Find whether PDF contains images or text
Contents
[
Hide
]
Background
A PDF file can contain both text and images. Sometimes, a user might need to find out whether a PDF file contains only text, or it contains only images. We can also find whether it contain both or none.
Following code snippet shows you how to fulfill this requirement.
public static void CheckIfPdfContainsTextOrImages()
{
// Instantiate a memoryStream object to hold the extracted text from Document
MemoryStream ms = new MemoryStream();
// Instantiate PdfExtractor object
PdfExtractor extractor = new PdfExtractor();
// Bind the input PDF document to extractor
extractor.BindPdf(_dataDir + "FilledForm.pdf");
// Extract text from the input PDF document
extractor.ExtractText();
// Save the extracted text to a text file
extractor.GetText(ms);
// Check if the MemoryStream length is greater than or equal to 1
bool containsText = ms.Length >= 1;
// Extract images from the input PDF document
extractor.ExtractImage();
// Calling HasNextImage method in while loop.

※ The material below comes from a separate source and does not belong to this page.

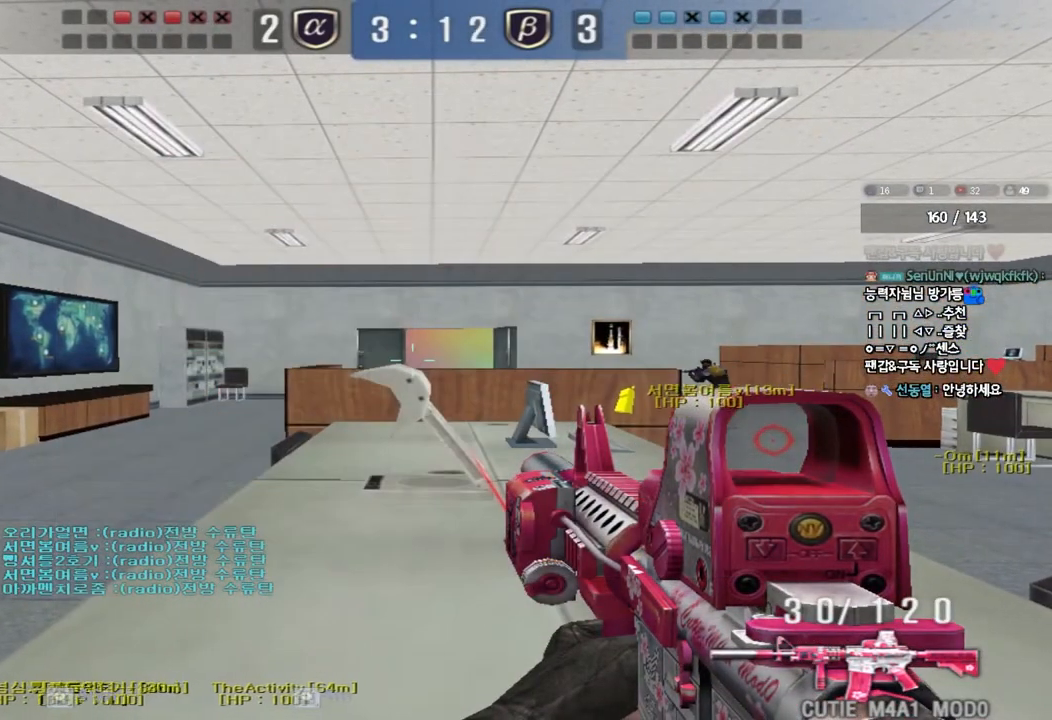
{"keys": ["ctrl"], "events": []}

When images will finish, loop will exit
bool containsImage = extractor.HasNextImage();
// Now find out whether this PDF is text only or image only
if (containsText && !containsImage)
{
Console.WriteLine("PDF contains text only");
}
else if (!containsText && containsImage)
{
Console.WriteLine("PDF contains image only");
}
else if (containsText && containsImage)
{
Console.WriteLine("PDF contains both text and image");
}
else if (!containsText && !containsImage)
{
Console.WriteLine("PDF contains neither text or nor image");
}
}